→ **Selected text**
▼

The Whole Is Intended To
Represent A Mountain On Which The Shinto Gods Slew Some Devils, But
Anything More Rude And Barbarous Could Scarcely Be Seen.
On the
fronts of each car, under a canopy, were thirty performers on
thirty diabolical instruments, which rent the air with a truly
infernal discord, and suggested devils rather than their
conquerors.
High up on the flat projections there were groups of
monstrous figures. On one a giant in brass armour, much like the
Nio of temple gates, was killing a revolting-looking demon. On
another a daimiyo's daughter, in robes of cloth of gold with satin
sleeves richly flowered, was playing on the samisen. On another a
hunter, thrice the size of life, was killing a wild horse equally
magnified, whose hide was represented by the hairy wrappings of the
leaves of the Chamaerops excelsa. On others highly-coloured gods,
and devils equally hideous, were grouped miscellaneously. These
two cars were being drawn up and down the street at the rate of a
mile in three hours by 200 men each, numbers of men with levers
assisting the heavy wheels out of the mud-holes. This matsuri,
which, like an English fair, feast, or revel, has lost its original
religious significance, goes on for three days and nights, and this
was its third and greatest day.

▲

→ **Job 1**
In the festival passage, why does the writer say the performers on the front of each car "suggested devils rather than their conquerors"? Answer in one to three sentences.
→ **Job 2**
Continue the festival passage from the sentence ending "third and greatest day."

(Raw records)

▼

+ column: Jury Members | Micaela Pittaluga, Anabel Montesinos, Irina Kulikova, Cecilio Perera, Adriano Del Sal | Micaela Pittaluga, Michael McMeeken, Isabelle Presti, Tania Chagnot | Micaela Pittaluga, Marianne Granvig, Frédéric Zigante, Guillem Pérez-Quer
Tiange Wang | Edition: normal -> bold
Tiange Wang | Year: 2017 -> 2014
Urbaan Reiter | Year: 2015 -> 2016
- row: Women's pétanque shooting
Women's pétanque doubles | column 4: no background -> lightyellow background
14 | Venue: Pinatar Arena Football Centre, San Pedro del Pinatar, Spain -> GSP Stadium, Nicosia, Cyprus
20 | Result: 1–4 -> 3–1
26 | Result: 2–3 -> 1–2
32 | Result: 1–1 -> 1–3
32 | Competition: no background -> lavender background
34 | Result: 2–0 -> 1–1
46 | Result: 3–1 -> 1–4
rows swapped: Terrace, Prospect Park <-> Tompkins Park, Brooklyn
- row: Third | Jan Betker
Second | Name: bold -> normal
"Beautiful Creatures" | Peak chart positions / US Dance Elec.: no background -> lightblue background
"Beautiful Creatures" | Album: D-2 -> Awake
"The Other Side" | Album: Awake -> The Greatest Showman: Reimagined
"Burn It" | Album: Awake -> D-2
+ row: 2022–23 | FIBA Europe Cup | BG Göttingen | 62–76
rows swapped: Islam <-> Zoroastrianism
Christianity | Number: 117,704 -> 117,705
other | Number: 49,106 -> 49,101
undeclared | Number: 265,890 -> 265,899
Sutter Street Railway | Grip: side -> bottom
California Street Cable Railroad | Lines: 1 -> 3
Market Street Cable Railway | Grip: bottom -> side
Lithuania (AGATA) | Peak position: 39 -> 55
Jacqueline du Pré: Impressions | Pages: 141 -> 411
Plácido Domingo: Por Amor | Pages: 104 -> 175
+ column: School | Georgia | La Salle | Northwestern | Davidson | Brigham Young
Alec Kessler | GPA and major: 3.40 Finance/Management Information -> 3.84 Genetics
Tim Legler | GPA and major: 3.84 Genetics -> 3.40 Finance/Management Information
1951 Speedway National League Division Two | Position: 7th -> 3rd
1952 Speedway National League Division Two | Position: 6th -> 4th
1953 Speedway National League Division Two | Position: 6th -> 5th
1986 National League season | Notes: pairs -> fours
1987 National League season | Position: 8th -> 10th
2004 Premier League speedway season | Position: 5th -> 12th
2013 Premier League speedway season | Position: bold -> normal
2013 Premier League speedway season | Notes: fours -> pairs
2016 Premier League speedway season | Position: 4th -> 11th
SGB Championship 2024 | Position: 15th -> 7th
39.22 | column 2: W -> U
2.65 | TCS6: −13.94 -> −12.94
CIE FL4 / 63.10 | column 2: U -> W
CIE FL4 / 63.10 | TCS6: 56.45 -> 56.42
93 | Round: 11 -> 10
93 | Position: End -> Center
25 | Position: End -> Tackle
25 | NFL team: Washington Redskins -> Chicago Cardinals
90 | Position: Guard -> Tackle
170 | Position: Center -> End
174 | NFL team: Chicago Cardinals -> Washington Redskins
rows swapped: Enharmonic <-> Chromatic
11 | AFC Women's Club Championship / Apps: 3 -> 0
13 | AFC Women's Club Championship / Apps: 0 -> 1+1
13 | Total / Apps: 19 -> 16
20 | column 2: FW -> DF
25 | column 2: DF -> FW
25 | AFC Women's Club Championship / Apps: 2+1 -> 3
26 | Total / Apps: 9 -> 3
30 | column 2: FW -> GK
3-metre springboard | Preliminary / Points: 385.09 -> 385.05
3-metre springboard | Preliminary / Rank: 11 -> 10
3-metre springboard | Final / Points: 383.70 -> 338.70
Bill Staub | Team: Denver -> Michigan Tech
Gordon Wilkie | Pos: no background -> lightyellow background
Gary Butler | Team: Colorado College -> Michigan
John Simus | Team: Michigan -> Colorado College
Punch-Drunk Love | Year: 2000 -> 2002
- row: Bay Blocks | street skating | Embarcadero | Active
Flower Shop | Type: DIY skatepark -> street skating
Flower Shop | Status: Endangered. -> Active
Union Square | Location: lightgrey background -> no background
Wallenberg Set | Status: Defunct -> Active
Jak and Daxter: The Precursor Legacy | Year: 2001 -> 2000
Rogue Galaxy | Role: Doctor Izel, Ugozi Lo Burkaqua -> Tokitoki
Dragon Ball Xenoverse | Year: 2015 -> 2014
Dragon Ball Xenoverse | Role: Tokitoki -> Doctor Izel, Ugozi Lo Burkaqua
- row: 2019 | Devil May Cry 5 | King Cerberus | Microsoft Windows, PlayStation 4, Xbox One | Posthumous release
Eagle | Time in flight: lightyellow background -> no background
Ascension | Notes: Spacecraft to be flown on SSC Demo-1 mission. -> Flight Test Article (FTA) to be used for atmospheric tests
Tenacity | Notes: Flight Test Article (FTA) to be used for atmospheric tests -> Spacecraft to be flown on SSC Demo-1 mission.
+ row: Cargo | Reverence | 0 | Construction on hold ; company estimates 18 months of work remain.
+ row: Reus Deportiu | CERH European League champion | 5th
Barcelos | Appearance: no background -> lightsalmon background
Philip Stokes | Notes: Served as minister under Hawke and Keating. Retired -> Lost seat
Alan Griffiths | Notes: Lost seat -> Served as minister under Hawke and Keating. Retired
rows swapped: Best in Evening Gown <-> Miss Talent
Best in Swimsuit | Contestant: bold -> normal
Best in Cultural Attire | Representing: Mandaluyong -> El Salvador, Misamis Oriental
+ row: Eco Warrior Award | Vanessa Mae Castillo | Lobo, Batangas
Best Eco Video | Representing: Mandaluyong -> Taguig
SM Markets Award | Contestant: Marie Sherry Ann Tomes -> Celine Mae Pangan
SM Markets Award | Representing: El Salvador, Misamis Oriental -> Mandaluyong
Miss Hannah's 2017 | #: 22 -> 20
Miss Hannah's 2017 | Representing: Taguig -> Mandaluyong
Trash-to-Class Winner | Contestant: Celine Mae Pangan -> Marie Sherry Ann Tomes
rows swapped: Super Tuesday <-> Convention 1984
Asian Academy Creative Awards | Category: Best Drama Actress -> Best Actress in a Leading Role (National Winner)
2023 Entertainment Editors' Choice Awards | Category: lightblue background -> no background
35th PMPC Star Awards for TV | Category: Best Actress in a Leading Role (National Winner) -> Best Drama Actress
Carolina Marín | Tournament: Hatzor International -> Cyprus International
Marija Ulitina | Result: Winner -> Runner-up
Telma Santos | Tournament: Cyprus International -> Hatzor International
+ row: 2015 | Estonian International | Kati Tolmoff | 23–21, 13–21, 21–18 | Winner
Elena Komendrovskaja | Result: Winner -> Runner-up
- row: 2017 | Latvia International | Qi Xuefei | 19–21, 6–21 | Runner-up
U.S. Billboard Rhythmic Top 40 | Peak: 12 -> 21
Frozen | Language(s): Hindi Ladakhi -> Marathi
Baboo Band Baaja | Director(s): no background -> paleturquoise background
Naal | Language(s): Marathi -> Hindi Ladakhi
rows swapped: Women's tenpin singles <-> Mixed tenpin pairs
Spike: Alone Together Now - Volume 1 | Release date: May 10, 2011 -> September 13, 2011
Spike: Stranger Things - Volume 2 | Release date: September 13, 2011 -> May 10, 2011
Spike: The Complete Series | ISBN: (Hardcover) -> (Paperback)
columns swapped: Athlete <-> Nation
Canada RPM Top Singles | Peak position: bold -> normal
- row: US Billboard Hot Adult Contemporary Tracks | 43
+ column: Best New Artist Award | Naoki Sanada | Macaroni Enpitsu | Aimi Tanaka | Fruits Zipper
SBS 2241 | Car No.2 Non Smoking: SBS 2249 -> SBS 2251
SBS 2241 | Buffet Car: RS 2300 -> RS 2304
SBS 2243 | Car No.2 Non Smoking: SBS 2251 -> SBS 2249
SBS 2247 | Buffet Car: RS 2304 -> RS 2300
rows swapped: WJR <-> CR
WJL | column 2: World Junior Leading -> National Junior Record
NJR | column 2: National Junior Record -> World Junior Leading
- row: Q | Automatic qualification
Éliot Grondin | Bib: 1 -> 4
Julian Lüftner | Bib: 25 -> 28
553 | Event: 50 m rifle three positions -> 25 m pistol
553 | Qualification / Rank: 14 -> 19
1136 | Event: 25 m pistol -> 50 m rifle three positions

▲

→ **Exercise output 1**
The thirty performers on each car played thirty "diabolical instruments" that filled the air with a "truly infernal discord." Because the sound was so hellish, it seemed to suit the devils better than the gods who defeated them.

→ **Exercise output 2**
We left on mild-tempered horses, quite unlike the fierce fellows of
Yamagata ken. Between Minato and Kado there is a very curious
lagoon on the left, about 17 miles long by 16 broad, connected with
the sea by a narrow channel, guarded by two high hills called
Shinzan and Honzan. Two Dutch engineers are now engaged in
reporting on its capacities, and if its outlet could be deepened
without enormous cost it would give north-western Japan the harbour
it so greatly needs. Extensive rice-fields and many villages lie
along the road, which is an avenue of deep sand and ancient pines
much contorted and gnarled. Down the pine avenue hundreds of
people on horseback and on foot were trooping into Minato from all
the farming villages, glad in the glorious sunshine which succeeded
four days of rain. There were hundreds of horses, wonderful-
looking animals in bravery of scarlet cloth and lacquer and fringed
nets of leather, and many straw wisps and ropes, with Gothic roofs
for saddles, and dependent panniers on each side, carrying two
grave and stately-looking children in each, and sometimes a father
or a fifth child on the top of the pack-saddle.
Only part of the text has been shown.